そっと頭を撫でてやると、彼女は軽く体を震わせながらくすくすと笑った。

「…あのね、私、お父さんもお母さんもいないの」

ぽつりと呟かれた声は、何故だかとても乾燥していた。
ミナさんに両親がいないことは本人から聞いていた。祖父母に育てられたと。黙ったまま彼女の頭を撫でていると、彼女が再び口を開く。

「だからね、あかいさんに抱っこしてもらって、えらいなって頭を撫でてもらって…お父さんがいたら、こんな感じなのかなって思ったの」
「…あいつが父親か…想像がつかないな」
「そうなの?」
「赤井だけはやめておけ」
「でも、あかいさんいい人だよ?」
「本当に君の警戒心のなさは昔からだったんだなぁ」

苦笑を浮かべたが、ミナさんは不思議そうに首を傾げるだけだ。それから小さく笑って、俺の体にしがみついてくる。

「あのね、あむろさんはね、お母さんみたいだなって」
「……そう」

何度かミナさんにもお母さんみたいと言われたことがあるけど、やっぱりそこはお母さんなのか。せめてお父さんにならないものかと思ったが赤井と同じにされるのは癪で、それならお母さんな方がいいのかもしれないなんて考える。
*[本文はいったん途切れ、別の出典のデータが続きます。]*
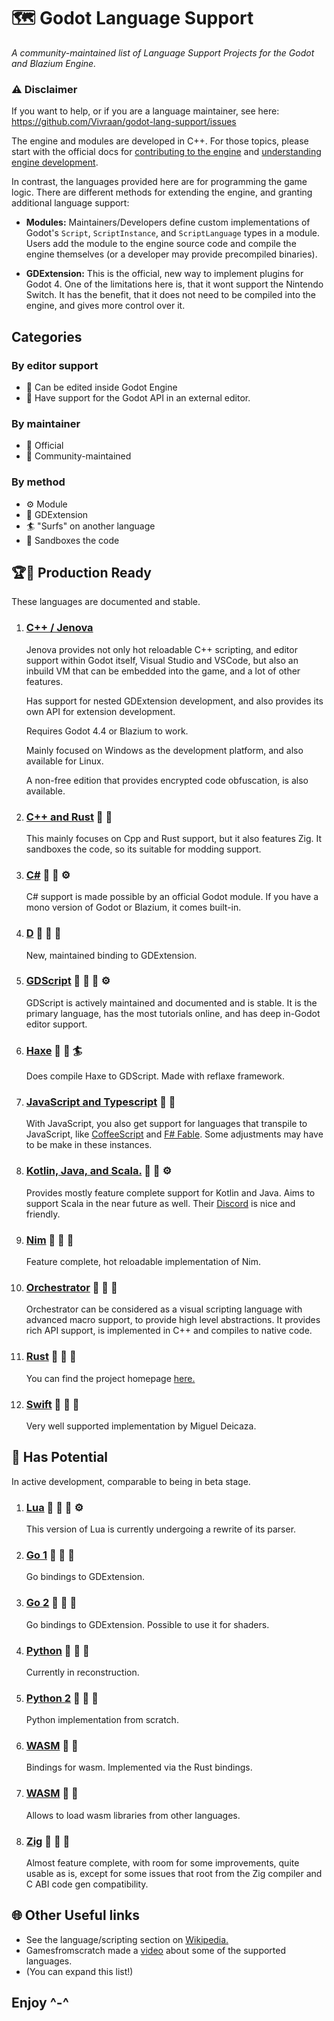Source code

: # 🗺 Godot Language Support

*A community-maintained list of Language Support Projects for the Godot and Blazium Engine.*

### ⚠ Disclaimer

If you want to help, or if you are a language maintainer, see here: https://github.com/Vivraan/godot-lang-support/issues

The engine and modules are developed in C++. For those topics, please start with the official docs for [contributing to the engine](https://docs.godotengine.org/en/stable/community/contributing/index.html) and [understanding engine development](https://docs.godotengine.org/en/stable/development/cpp/index.html).

In contrast, the languages provided here are for programming the game logic. There are different methods for extending the engine, and granting additional language support:

- **Modules:** Maintainers/Developers define custom implementations of Godot's `Script`, `ScriptInstance`, and `ScriptLanguage` types in a module. Users add the module to the engine source code and compile the engine themselves (or a developer may provide precompiled binaries).

- **GDExtension:** This is the official, new way to implement plugins for Godot 4. One of the limitations here is, that it wont support the Nintendo Switch. It has the benefit, that it does not need to be compiled into the engine, and gives more control over it.

## Categories

### By editor support
- 🧬 Can be edited inside Godot Engine 
- 🔌 Have support for the Godot API in an external editor.

### By maintainer
- 💍 Official
- 👥 Community-maintained

### By method
- ⚙️ Module
- 🔧 GDExtension
- 🏄 "Surfs" on another language
- 🏰 Sandboxes the code

## 🏆🥇 Production Ready
   These languages are documented and stable. 

1. ### [C++ / Jenova](https://jenova-framework.github.io/)
   Jenova provides not only hot reloadable C++ scripting, and editor support within Godot itself, Visual Studio and VSCode, but also an inbuild VM that can be embedded into the game, and a lot of other features.

   Has support for nested GDExtension development, and also provides its own API for extension development.

   Requires Godot 4.4 or Blazium to work.

   Mainly focused on Windows as the development platform, and also available for Linux.

   A non-free edition that provides encrypted code obfuscation, is also available.

1. ### [C++ and Rust](https://github.com/libriscv/godot-sandbox) 🧬 🏰 
   This mainly focuses on Cpp and Rust support, but it also features Zig. It sandboxes the code, so its suitable for modding support. 

1. ### [C#](https://docs.godotengine.org/en/stable/getting_started/scripting/c_sharp/index.html) 💍 🔌 ⚙️
   C# support is made possible by an official Godot module. If you have a mono version of Godot or Blazium, it comes built-in.

1. ### [D](https://github.com/godot-dlang/godot-dlang) 👥 🔌 🔧
   New, maintained binding to GDExtension. 

1. ### [GDScript](https://docs.godotengine.org/en/stable/getting_started/scripting/gdscript/index.html) 💍 🧬 🔌 ⚙️
   GDScript is actively maintained and documented and is stable. It is the primary language, has the most tutorials online, and has deep in-Godot editor support.

1. ### [Haxe](https://github.com/SomeRanDev/reflaxe.GDScript) 👥 🔌 🏄
   Does compile Haxe to GDScript.
   Made with reflaxe framework.

1. ### [JavaScript and Typescript](https://github.com/godotjs/GodotJS) 👥 🔌 
   With JavaScript, you also get support for languages that transpile to JavaScript, like [CoffeeScript](https://coffeescript.org/) and [F# Fable](https://fable.io/). Some adjustments may have to be make in these instances.

1. ### [Kotlin, Java, and Scala.](https://github.com/utopia-rise/godot-jvm) 👥 🔌 ⚙️
   Provides mostly feature complete support for Kotlin and Java. Aims to support Scala in the near future as well. Their [Discord](https://discord.gg/3NSA7fKBMD) is nice and friendly.

1. ### [Nim](https://github.com/godot-nim/gdext-nim) 👥 🔌 🔧
   Feature complete, hot reloadable implementation of Nim.

1. ### [Orchestrator](https://github.com/CraterCrash/godot-orchestrator)  👥 🧬 🔧
   Orchestrator can be considered as a visual scripting language with advanced macro support, to provide high level abstractions. It provides rich API support, is implemented in C++ and compiles to native code.

1. ### [Rust](https://github.com/godot-rust/gdext) 👥 🔌 🔧
   You can find the project homepage [here.](https://godot-rust.github.io/)

1. ### [Swift](https://github.com/migueldeicaza/SwiftGodot)  👥 🔌 🔧
   Very well supported implementation by Miguel Deicaza. 

## 🥉 Has Potential
   In active development, comparable to being in beta stage.

1. ### [Lua](https://github.com/perbone/luascript) 👥 🧬 🔌 ⚙️
   This version of Lua is currently undergoing a rewrite of its parser.

1. ### [Go 1](https://github.com/godot-go/godot-go/) 👥 🔌 🔧
   Go bindings to GDExtension.

1. ### [Go 2](https://github.com/grow-graphics/gd) 👥 🔌 🔧
   Go bindings to GDExtension.
   Possible to use it for shaders.

1. ### [Python](https://github.com/touilleMan/godot-python/tree/godot4-meson) 👥 🧬 🔌
    Currently in reconstruction.

1. ### [Python 2](https://github.com/niklas2902/py4godot) 👥 🧬 🔌
   Python implementation from scratch. 

1. ### [WASM](https://github.com/Dheatly23/godot-wasm) 👥 🏰
   Bindings for wasm. Implemented via the Rust bindings.

1. ### [WASM](https://github.com/ashtonmeuser/godot-wasm)  👥 🏰
   Allows to load wasm libraries from other languages. 

1. ### [Zig](https://github.com/thimenesup/GodotZigBindings) 👥 🔌 🔧
   Almost feature complete, with room for some improvements, quite usable as is, except for some issues that root from the Zig compiler and C ABI code gen compatibility.

## 🌐 Other Useful links

- See the language/scripting section on [Wikipedia.](https://en.wikipedia.org/wiki/Godot_(game_engine)#Scripting)
- Gamesfromscratch made a [video](https://youtu.be/VqcMlS-IJl4) about some of the supported languages.
- (You can expand this list!)

## Enjoy ^-^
「…でもね、…やっぱりね、あむろさんはお母さんじゃないなって」
「うん?」

もごもごと口篭りながら告げられた言葉に目を瞬かせる。
ミナさんは少し身を捩っていたが、ちら、と俺を見上げて言った。

「…私が大きくなったら、あむろさんのお嫁さんになりたいなって。…えへへ、あむろさんすごくかっこいいんだもん。だからね、私が大きくなるまで待っててね」

約束、なんて言った彼女は、言い終わったことに満足したのか俺の胸に頬を寄せてあっさりと寝息を立て始めてしまった。
俺自身は硬直したまま動けないというのに、だ。

なんだ、今のは。
お嫁さんになりたい、なんて。寝る直前になんて爆弾を落としてくれたのだろう。柄にもなく顔は熱いし、変な汗が出てきた気がする。

「…くそ、」

そっと彼女の体を抱き寄せる。大きくても、小さくても、俺にとって世界でただ一人の愛おしい人に変わりはない。
こんな形ではあるが、幼い日の彼女と触れ合えたこと自体には感謝している。本来なら絶対に忘れ知り得なかった彼女の幼少期。写真すら見たこともなかったから、嬉しくないわけがない。
そっとミナさんの額に唇を寄せて、胸いっぱいの愛おしさを噛み締めた。


──────────


翌日にはミナさんの体は元に戻ったのだが、小さくなっていた時の記憶はすっぱり消え去っていた。

「なんだか寝過ぎちゃったみたいで…ごめんなさい、なんかあんまり覚えてないんです」
「疲れていたんですよ。体調、悪かったんでしょう?今日はゆっくり休んでくださいね」

申し訳なさそうにベッドに横になるミナさんの頭を撫でる。すると、彼女は少し体を震わせてくすくすと笑った。
やっぱり、変わらないな。昔の彼女も、今の彼女も。
まるで白昼夢のような、ほんの短い間の出来事。けれど、だからといってあの約束がなくなったわけじゃない。
小さな彼女との約束を、守らなくちゃならないな。
何も知らずに笑う彼女を前に、俺は頬を緩めた。